Phase 2: Rate limiting
In this phase, we introduce the ability to side-step "default" requestctl rules for requests originating from identified known clients, enrolling them in a different set of defaults and supporting per-client (and cache cluster) overrides.
There are a couple of details to sort out here while we're working on the first phase, including selection of the known-client default rate limits and deciding which layers of request processing in the CDN support per-client rate limit overrides (i.e., all or only a subset of haproxy, varnish hits, varnish misses).
Regardless, it is likely at this stage that per-client rate limit overrides will be configured via "normal" action and haproxy_action objects, rather than being tightly integrated with the known-client identity object itself, with the scope:identified selector set.
Update (2025-11-25) - The proposal from 2025-10-22 below is now implemented, and in the process of being enabled in cache-text as part of T406545: FY 25/26 WE 5.4.5: Enforce global rate-limits.
Update (2025-10-22) - After additional discussion, things have evolved a bit:
- Per-client rate limit overrides must support limits that are less restrictive than the default from day 1. In short, that's impossible to support with "normal" scope:identified action objects as they exist today - i.e., admission by a given matching rule has no way to prevent rejection by a subsequent one (e.g., the default limit).
- Rather than trying to add that kind of "accept on admit" option to actions in general (due to complexity and usability concerns), the simplest / fastest solution points back toward managing the limits directly in the known_client object, but doing so in a way that avoids introducing a new VCL rendering path for known_clients in HIDDENPARMA (since that too carries some complexity, which we may in fact throw away if actions become more powerful later on).
- The absolute simplest option (h/t to @Joe) would be to side-step VCL rendering in HIDDENPARMA, and instead produce a simple VCL if / elseif chain directly from (enabled) known_client objects in a confd template.
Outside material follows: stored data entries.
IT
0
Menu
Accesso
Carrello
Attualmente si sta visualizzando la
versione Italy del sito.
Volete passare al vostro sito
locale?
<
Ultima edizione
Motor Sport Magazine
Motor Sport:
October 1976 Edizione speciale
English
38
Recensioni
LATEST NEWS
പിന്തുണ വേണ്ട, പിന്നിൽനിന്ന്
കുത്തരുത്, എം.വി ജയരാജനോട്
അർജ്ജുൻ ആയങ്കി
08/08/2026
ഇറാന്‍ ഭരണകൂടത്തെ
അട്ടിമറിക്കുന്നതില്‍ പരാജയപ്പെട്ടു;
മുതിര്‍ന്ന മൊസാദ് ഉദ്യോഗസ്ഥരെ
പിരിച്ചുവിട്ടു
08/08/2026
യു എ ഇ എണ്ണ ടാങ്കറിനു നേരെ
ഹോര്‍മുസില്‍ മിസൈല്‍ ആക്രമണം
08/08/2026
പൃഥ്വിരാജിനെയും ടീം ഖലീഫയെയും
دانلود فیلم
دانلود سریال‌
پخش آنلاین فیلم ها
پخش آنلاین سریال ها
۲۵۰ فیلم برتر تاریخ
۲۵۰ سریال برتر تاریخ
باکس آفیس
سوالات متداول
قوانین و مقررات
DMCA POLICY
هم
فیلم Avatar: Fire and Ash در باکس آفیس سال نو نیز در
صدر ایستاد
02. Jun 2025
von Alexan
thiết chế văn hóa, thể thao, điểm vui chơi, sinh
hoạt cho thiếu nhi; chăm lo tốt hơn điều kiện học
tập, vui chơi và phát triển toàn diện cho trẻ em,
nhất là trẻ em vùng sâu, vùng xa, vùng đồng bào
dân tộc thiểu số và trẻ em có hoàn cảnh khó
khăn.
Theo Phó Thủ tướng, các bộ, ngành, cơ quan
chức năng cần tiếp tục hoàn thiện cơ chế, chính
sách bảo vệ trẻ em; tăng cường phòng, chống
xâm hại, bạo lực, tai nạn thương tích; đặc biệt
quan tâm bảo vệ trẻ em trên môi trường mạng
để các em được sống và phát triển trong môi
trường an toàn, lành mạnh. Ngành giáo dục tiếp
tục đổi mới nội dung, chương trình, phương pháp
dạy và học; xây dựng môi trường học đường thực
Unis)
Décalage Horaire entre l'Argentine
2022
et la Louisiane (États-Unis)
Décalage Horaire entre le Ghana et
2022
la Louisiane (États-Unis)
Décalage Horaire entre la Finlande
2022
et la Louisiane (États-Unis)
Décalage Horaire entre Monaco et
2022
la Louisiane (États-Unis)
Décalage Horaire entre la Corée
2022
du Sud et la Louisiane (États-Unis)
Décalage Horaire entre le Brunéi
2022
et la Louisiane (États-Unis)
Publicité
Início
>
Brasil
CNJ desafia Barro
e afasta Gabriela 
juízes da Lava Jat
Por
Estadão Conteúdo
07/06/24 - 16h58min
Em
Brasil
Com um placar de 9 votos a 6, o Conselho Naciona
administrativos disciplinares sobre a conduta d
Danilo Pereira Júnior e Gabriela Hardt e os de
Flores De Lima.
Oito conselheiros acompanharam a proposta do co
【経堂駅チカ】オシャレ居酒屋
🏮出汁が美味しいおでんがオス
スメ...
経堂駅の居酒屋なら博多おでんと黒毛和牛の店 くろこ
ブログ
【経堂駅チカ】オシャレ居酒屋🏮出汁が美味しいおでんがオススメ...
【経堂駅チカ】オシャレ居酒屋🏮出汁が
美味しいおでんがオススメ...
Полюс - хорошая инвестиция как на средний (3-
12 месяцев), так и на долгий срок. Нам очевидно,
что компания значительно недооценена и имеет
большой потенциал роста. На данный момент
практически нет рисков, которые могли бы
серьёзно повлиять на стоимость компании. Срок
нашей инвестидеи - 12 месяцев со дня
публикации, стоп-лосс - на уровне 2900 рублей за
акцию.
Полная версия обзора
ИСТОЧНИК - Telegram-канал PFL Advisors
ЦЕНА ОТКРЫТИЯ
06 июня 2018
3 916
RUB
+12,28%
The closest precedent for something like this is ipblock-to-HAProxy-map rendering, which is similarly out-of-band from DSL rendering.
- Like ipblocks, renaming carries some pitfalls - i.e., the delay between a known_client rename and subsequent commit could result in requests from that client transiently falling through to the default limit or have no limit at all, depending on how the VCL is structured (i.e., while HAProxy identification rules and match expressions on Varnish-side rate limits are out of sync).
- On balance, that's strictly more graceful than the ipblock rename case, where a delayed commit can result in requests incorrectly classified as impersonation.